Acaba bastırdığımız üst beyin ihtiyaçları olabilir mi? Alt beyinin tersine üst beyin yenilik ve değişim sever. Farklı yollar denemeyi, diğerleriyle iş birliğini, problemleri çözmeyi, yaratıcı olmayı, öğrenmeyi sever. Üst beyin bizi diğer bütün canlılardan ayıran fonksiyonlarımızın evidir. Ne yazık ki bu fonksiyonlar toplumsal hayatta pek de hoş karşılanmaz. Atalarımızdan miras kalan “icat çıkarma”lar, “eski köye yeni adet”ler hep bu hoşnutsuzluğun ifadesidir. Çünkü sadece bireysel olarak değil, toplumsal olarak da farklı olandan, başka bir yoldan gidenden hazzetmeyiz. Oysa başka yoldan gitmek hepimizin temel ihtiyaçlarından biridir. Kendi yolumuzdan gitmek. Kendi özgün yanımızı bulup onu ifade ettiğimiz yolumuz. Hayatın başımıza geldiği yol, bu yoldur. Burada başka türlü bir akış vardır. Hiçbir şeyi kontrol etmemize gerek kalmadan her şeyin kendi kendine yolunda olduğu bir akış. Bir adım geriye çekilip baksak bizim için neredeyse kusursuzca hazırlanmış bir düzen görürüz.

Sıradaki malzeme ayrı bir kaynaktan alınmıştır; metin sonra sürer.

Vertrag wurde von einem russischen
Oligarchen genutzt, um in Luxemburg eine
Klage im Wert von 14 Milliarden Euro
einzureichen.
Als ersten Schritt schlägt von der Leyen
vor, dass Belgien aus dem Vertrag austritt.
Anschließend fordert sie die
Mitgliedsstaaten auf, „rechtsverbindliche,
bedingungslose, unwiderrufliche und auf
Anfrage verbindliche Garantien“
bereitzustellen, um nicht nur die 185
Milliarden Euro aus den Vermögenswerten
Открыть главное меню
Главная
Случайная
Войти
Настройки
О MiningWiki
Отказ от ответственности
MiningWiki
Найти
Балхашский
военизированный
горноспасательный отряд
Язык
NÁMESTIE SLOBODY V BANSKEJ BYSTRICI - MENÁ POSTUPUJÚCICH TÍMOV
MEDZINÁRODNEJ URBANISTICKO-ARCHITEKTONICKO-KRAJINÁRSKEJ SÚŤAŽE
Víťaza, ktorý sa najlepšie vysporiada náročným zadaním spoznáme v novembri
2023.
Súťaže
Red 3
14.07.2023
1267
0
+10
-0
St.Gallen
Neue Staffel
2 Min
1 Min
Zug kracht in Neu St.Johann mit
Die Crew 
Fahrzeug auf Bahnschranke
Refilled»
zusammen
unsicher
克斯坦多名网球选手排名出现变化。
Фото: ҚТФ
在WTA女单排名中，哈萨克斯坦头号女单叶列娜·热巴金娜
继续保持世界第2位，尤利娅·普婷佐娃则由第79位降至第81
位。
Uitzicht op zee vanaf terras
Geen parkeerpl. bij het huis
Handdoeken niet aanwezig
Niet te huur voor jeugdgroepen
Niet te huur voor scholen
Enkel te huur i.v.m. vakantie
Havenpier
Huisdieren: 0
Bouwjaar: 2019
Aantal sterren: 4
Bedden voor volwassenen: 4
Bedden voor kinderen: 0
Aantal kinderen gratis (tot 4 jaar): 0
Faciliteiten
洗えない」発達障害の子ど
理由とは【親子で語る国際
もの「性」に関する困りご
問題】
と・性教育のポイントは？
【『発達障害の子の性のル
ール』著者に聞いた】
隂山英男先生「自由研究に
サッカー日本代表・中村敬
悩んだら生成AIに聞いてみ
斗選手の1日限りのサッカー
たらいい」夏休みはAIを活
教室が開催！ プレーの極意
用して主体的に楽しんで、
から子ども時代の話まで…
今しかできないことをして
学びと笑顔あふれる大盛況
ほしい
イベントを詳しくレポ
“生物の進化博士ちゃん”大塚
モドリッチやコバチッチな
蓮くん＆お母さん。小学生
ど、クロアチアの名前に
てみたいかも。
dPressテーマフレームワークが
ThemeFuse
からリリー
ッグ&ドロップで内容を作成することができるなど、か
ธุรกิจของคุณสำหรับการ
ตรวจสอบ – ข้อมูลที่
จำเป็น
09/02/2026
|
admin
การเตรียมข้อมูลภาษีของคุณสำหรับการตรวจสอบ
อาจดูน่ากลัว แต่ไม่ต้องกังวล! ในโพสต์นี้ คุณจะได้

Bu akışı her hissettiğimde aklıma bir film sahnesi gelir. İndiana Jones serisinin bir bölümünde kahramanımız elinde yerli kabilenin hazineleriyle birlikte bir kanyonun içinde yerlilerden kaçmaktadır. Kanyon daracık geçitlerden oluşuyor, karanlık. Öyle bir yere geliyor ki, yol bitiyor. Aşağısı uçurum. Yukarı doğru yol yok, karşı tarafa doğru geçit yok. İndiana’nın önünde derin ve kapkaranlık bir boşluk uzanıyor. Eğer yakalanırsa yerliler onu öldürecek. O anda hazinenin içindeki mesajı hatırlıyor: “sen adım attığında belirecek yollar.” İndiana çaresizce o derin karanlık boşluğa adımını atıyor. Düşüp öleceğini zannederken ayağının altında bir basamak belirdiğini fark ediyor şaşkınlıkla. İnanamayarak yeni bir adım daha atıyor ve o adımın altında da bir basamak beliriyor. İndiana her adım attığında ayağının altında basamaklar beliriyor. Önünde değil, altında. Yani her seferinde o adımı atma cesaretini göstermesi gerekiyor.
Belirsizliğin içinde güvenle yol almak bu olsa gerek. Burada denklemi tersine çevirmiş oluruz: Önce güvende hissedip sonra adım atmak yerine önce adım atıp sonra güvende hissederiz. Farkında olmadan dış faktörlerden bağımsız içsel bir güvenlik hissi geliştiririz. Biz adım attıkça hem üst beynimizin yenilik ihtiyacını hem de alt beynimizin güvenlik ihtiyacını karşılamış oluruz. Bütün beynimizle, ruhumuzla, özümüzle yola devam ederiz.
İşte hayatın başımıza geldiği o yol böyle bir yol. Kontrolü bir kenara koyup kendimizi o bilinmez boşluğa bıraktığımızda olan her şey hayat. Bizim hayatımız. Bize düşen tek şey bilinmezliğin içinde, başarısızlık riskine rağmen inandığımız şeyin peşinden gitmek ve cesaretle o adımı atmak.